Task objective:
Copy every line below where the string "mozilla" is found.

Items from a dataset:
━━━━━━━━━━━━━━━━━━━━
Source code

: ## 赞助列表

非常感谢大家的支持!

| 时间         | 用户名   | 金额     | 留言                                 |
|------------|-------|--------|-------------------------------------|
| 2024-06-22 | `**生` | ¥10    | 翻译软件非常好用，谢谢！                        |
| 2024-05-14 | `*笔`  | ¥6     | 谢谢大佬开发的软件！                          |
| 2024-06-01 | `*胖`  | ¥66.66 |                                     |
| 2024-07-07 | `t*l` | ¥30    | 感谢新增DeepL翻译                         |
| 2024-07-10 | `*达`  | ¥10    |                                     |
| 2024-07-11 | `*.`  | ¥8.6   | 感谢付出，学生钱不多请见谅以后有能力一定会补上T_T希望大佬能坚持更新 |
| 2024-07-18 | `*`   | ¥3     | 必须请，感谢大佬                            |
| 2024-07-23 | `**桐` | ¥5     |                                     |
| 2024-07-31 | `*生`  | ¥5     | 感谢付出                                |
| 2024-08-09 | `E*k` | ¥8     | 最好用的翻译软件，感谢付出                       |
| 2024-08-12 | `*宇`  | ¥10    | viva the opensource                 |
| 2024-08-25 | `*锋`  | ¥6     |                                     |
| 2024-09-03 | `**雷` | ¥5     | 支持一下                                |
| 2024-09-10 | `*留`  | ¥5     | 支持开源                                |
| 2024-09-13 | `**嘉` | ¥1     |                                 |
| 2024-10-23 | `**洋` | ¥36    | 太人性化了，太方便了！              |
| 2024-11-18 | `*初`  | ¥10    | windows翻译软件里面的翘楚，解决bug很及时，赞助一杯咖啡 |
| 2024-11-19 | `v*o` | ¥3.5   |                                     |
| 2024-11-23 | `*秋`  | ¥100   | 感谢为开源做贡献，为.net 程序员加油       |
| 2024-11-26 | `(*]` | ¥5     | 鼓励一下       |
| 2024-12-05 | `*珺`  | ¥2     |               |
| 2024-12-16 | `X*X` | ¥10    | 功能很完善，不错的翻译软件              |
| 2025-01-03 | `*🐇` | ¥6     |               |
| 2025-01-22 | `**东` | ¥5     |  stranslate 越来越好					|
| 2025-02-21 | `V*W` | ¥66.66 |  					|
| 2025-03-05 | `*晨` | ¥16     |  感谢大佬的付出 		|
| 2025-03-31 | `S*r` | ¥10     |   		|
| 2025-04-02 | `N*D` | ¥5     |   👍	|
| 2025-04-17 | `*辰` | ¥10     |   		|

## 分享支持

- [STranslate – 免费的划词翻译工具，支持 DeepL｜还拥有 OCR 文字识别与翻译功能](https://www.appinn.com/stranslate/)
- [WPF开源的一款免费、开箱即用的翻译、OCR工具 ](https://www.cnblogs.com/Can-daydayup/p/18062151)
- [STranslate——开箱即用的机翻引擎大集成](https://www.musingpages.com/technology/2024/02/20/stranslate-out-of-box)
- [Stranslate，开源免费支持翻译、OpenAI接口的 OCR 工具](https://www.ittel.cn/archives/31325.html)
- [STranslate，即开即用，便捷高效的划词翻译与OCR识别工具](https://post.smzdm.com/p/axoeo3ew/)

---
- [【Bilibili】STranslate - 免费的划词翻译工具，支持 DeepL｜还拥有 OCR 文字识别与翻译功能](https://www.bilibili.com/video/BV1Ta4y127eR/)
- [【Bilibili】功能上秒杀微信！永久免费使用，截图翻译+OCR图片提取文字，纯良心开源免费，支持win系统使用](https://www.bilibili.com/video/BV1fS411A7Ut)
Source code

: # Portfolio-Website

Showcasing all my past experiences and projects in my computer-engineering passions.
━━━━━━━━━━━━━━━━━━━━
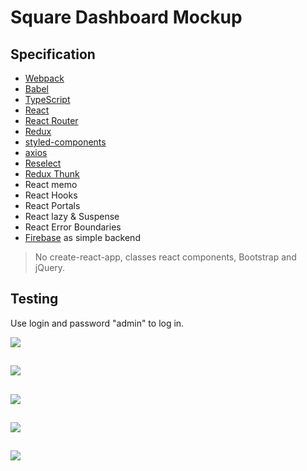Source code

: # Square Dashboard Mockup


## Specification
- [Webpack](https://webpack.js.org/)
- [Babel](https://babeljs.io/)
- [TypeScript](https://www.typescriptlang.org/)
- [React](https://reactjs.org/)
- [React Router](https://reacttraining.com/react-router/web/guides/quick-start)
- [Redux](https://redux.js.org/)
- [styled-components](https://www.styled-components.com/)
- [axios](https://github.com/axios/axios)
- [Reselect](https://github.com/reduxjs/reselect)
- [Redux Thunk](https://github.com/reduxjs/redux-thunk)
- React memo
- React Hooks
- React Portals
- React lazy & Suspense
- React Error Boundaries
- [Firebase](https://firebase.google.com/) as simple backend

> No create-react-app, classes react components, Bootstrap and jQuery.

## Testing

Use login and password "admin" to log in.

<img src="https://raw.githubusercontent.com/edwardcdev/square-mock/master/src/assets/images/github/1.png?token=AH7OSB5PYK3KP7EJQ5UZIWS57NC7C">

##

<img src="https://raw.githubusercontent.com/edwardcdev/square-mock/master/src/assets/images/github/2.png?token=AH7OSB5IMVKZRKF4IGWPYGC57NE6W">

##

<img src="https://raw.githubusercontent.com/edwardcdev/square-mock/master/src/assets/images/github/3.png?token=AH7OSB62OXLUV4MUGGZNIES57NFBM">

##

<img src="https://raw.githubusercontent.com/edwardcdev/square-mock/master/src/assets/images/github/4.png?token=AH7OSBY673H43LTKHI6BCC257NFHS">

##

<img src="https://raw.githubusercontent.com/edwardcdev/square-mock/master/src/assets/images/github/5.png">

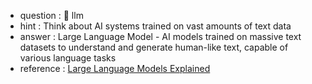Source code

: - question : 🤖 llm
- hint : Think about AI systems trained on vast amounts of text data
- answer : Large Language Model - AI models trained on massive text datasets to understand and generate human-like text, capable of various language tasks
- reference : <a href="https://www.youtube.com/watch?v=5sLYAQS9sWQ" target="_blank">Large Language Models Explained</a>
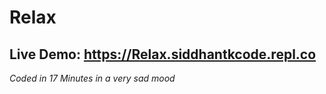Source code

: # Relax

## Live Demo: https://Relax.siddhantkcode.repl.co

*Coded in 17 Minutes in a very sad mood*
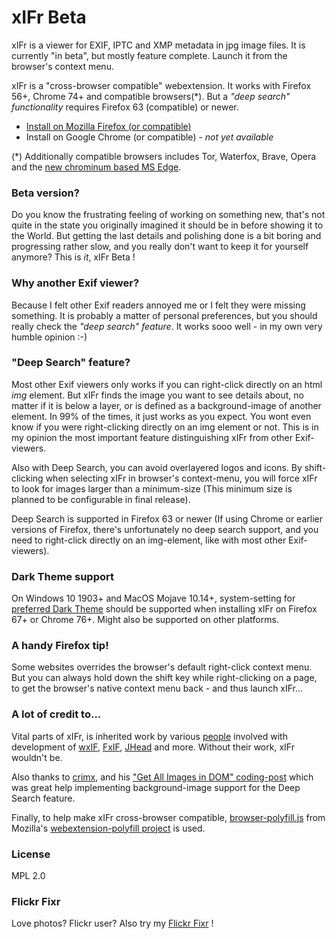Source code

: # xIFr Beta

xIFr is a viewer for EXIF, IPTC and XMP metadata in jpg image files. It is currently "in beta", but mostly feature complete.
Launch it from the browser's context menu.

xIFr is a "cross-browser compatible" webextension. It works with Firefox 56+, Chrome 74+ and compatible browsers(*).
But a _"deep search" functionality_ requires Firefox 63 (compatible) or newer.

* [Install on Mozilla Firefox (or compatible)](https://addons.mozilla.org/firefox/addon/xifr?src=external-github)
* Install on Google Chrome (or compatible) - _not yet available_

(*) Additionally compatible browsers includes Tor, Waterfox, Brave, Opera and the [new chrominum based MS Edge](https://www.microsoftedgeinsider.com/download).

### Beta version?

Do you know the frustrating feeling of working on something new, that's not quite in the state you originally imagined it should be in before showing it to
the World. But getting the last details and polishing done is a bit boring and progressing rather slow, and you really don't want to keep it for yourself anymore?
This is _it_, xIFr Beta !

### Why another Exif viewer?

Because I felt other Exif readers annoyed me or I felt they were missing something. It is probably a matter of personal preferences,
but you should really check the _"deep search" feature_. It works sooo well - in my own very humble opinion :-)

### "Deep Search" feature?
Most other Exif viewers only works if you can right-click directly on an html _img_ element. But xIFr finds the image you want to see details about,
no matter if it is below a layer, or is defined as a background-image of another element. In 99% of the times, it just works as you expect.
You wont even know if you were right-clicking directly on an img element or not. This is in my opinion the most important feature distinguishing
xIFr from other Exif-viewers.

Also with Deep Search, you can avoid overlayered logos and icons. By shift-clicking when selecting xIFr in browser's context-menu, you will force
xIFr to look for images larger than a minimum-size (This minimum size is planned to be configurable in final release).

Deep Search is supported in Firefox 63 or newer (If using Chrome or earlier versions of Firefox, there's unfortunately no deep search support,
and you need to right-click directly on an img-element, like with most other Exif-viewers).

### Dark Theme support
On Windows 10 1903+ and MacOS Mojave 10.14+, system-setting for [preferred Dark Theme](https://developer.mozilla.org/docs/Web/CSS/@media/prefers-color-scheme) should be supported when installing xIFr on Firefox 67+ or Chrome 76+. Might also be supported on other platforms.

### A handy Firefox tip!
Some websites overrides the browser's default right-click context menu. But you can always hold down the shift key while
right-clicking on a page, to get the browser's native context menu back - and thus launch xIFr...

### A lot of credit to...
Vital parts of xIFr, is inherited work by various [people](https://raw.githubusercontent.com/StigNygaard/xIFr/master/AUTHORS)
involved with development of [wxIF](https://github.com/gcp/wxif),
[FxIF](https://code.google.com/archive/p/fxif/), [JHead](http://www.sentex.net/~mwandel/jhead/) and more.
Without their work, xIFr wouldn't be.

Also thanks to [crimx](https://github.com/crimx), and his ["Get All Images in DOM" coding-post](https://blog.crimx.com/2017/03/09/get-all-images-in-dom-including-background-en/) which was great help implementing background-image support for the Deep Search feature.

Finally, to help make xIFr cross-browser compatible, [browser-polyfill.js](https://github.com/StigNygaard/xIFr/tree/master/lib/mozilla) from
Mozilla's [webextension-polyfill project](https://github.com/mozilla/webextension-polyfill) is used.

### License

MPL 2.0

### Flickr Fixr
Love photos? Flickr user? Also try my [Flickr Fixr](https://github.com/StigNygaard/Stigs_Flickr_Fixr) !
━━━━━━━━━━━━━━━━━━━━
Your response:
* [Install on Mozilla Firefox (or compatible)](https://addons.mozilla.org/firefox/addon/xifr?src=external-github)
On Windows 10 1903+ and MacOS Mojave 10.14+, system-setting for [preferred Dark Theme](https://developer.mozilla.org/docs/Web/CSS/@media/prefers-color-scheme) should be supported when installing xIFr on Firefox 67+ or Chrome 76+. Might also be supported on other platforms.
Finally, to help make xIFr cross-browser compatible, [browser-polyfill.js](https://github.com/StigNygaard/xIFr/tree/master/lib/mozilla) from
Mozilla's [webextension-polyfill project](https://github.com/mozilla/webextension-polyfill) is used.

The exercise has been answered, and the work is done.